Dies ist einer der Gründe, weshalb ICT keinen Platz im Lehrstoff der Waldorf-Grundschulen einnimmt. Erst in der Mittelstufe wird ICT an Waldorfschulen als ein weiterer Zugang zu Informationen eingesetzt.

Vorbereitung bei weiterführendem Schulwechsel

Allerdings gewährleisten die Waldorflehrer, dass die Schüler vor der weiterführenden Schule entsprechend vorbereitet und befähigt werden, die benötigten Fertigkeiten zu entwickeln, um

  • ITC bewusst zu verwenden,

  • dabei auf das Wichtige fokussiert zu bleiben,

  • an Problemlösungen in einer durchdachten, engagierten und konzentrierten Art und Weise heranzugehen.

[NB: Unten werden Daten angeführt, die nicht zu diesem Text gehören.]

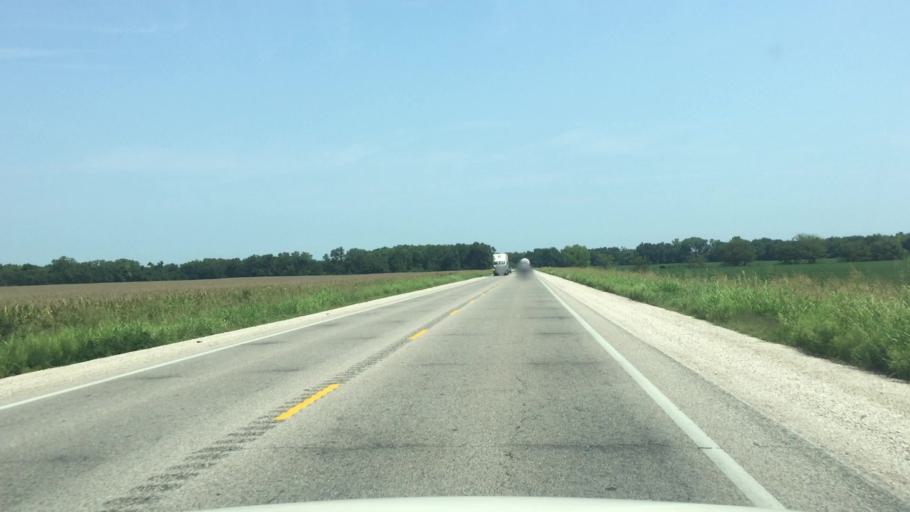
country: US
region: Kansas
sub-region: Montgomery County
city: Cherryvale
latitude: 37.1699
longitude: -95.5765
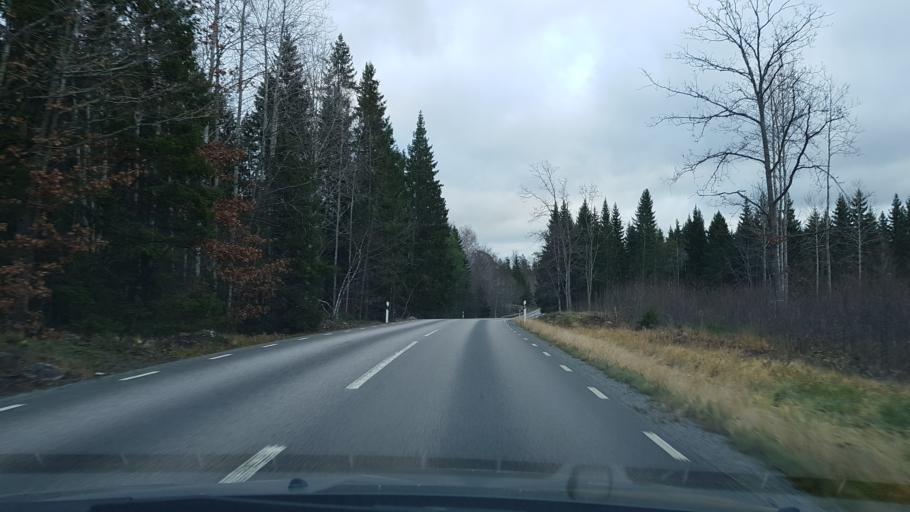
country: SE
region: Stockholm
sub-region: Norrtalje Kommun
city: Skanninge
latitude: 60.0342
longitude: 18.4518
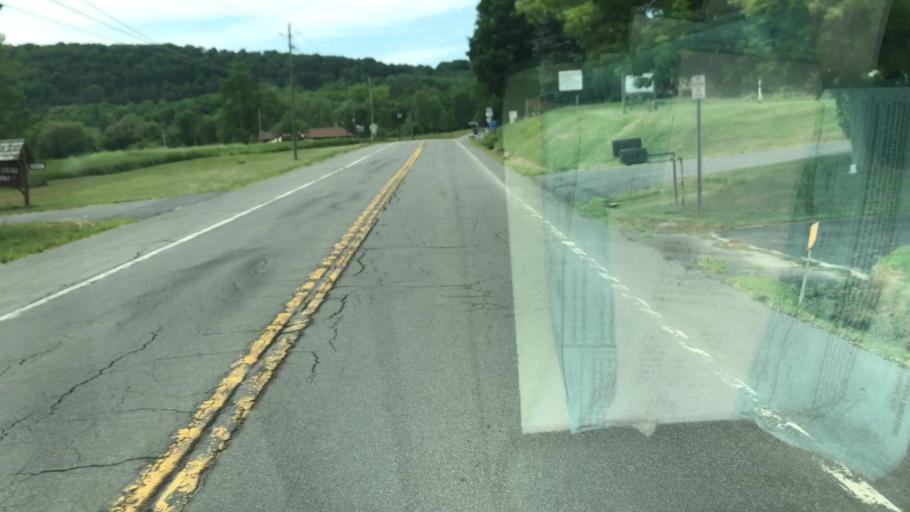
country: US
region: New York
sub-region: Onondaga County
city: Marcellus
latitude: 42.9310
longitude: -76.3321
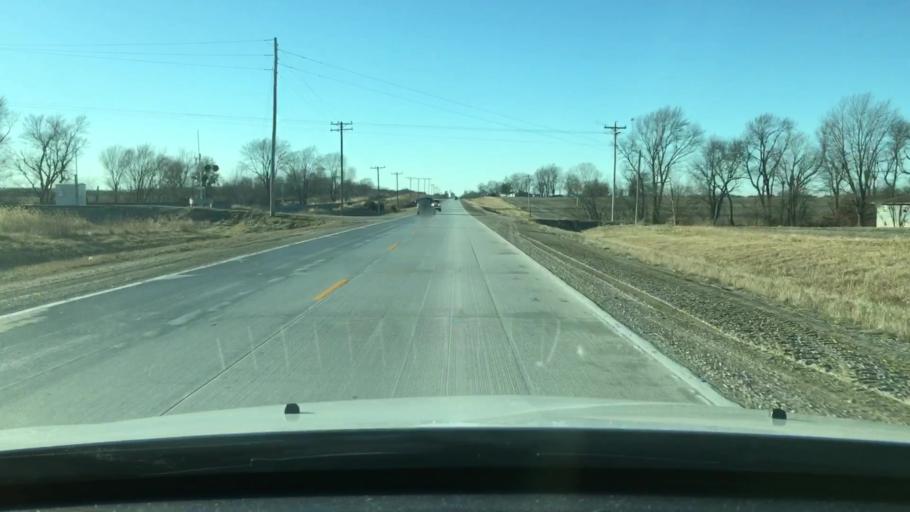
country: US
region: Missouri
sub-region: Boone County
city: Centralia
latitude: 39.2048
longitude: -92.0857
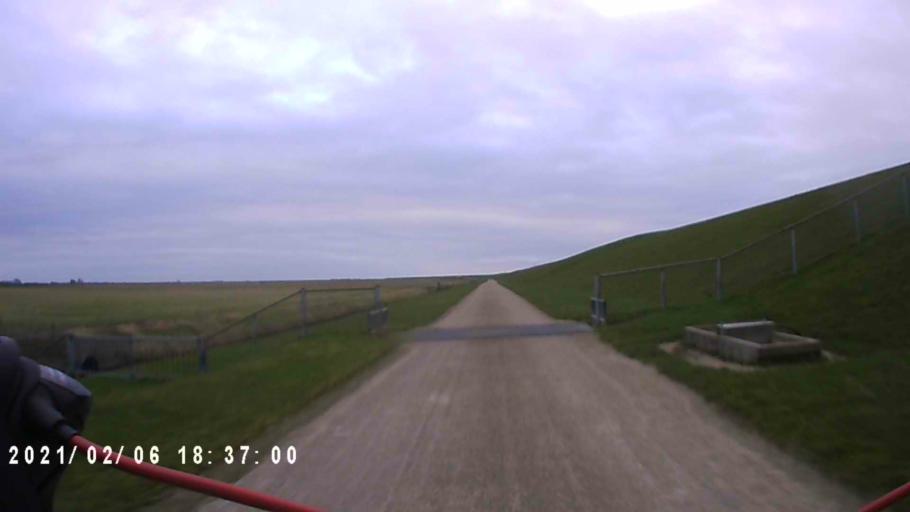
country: NL
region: Groningen
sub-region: Gemeente Bedum
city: Bedum
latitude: 53.4457
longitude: 6.6264
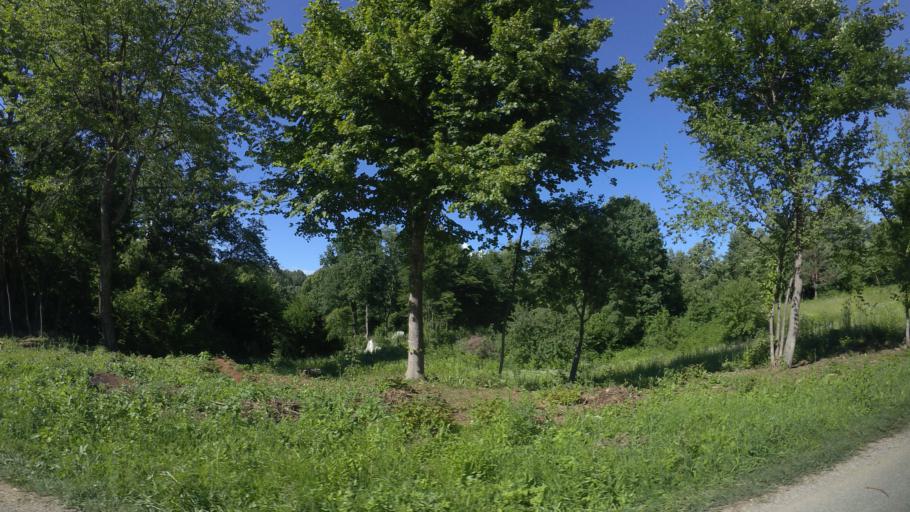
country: HR
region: Karlovacka
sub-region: Grad Karlovac
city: Slunj
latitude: 45.1471
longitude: 15.5709
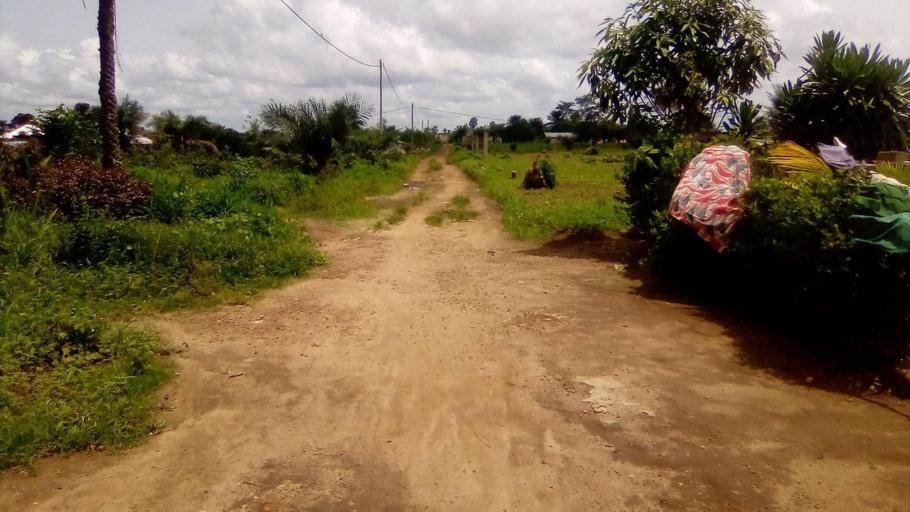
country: SL
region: Southern Province
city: Bo
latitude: 7.9335
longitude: -11.7448
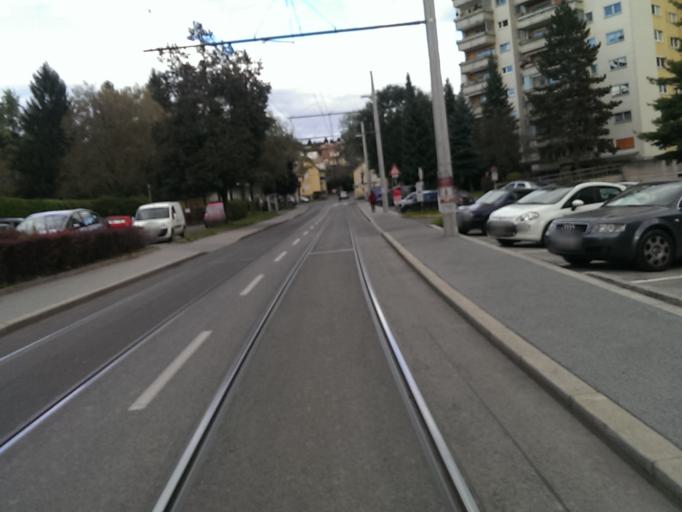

„Probieren geht über studieren“, heißt es. 94 % der Waldorfschul-Absolventen studieren an US-Top Universitäten. Das ist weit mehr als der Landesdurchschnitt.

Dennoch glaube ich als Informatikwissenschaftler, dass ITC auf der Lehrerseite eine Rolle im Unterricht spielen sollte. Denn ICT ermöglicht es dem Lehrer, den Schülern komplexe Zusammenhänge übersichtlich darzustellen, was wichtig und hilfreich ist als Teil einer Grundstrategie, in Grund- und weiterführender Schule das Selbstbewusstsein der Schüler mit Blick auf ihren Abschluss zu verstärken.

Fazit: Diverse wissenschaftliche Untersuchungsergebnisse belegen, dass Kinder und Jugendliche nicht durch Bildschirmnutzung lernen sollten, weder bei Tag, noch bei Nacht. Auch im Zeitalter von smarten Geräten sollte jeder und jede noch per Hand schreiben und nicht nur auf einer Tastatur tippen können. Das handschriftliche Notieren beim Erarbeiten von Konzepten hilft dabei, diese effizient vorzubereiten, darzulegen und nachhaltig abzuspeichern. Kinder und Jugendliche brauchen außerdem einen tiefen Schlaf, um die Erinnerung an das Gelernte zu festigen – und ICT ist bekannt dafür, diesen Prozess zu beeinträchtigen.

Vgl. Online-Fortbildung für Indien zum Thema entwicklungsfreundliche Mediennutzung, 2016

  1. Dr. Tom Butler ist Professor für Geschäftssnformations-Systeme an der Universität in Cork.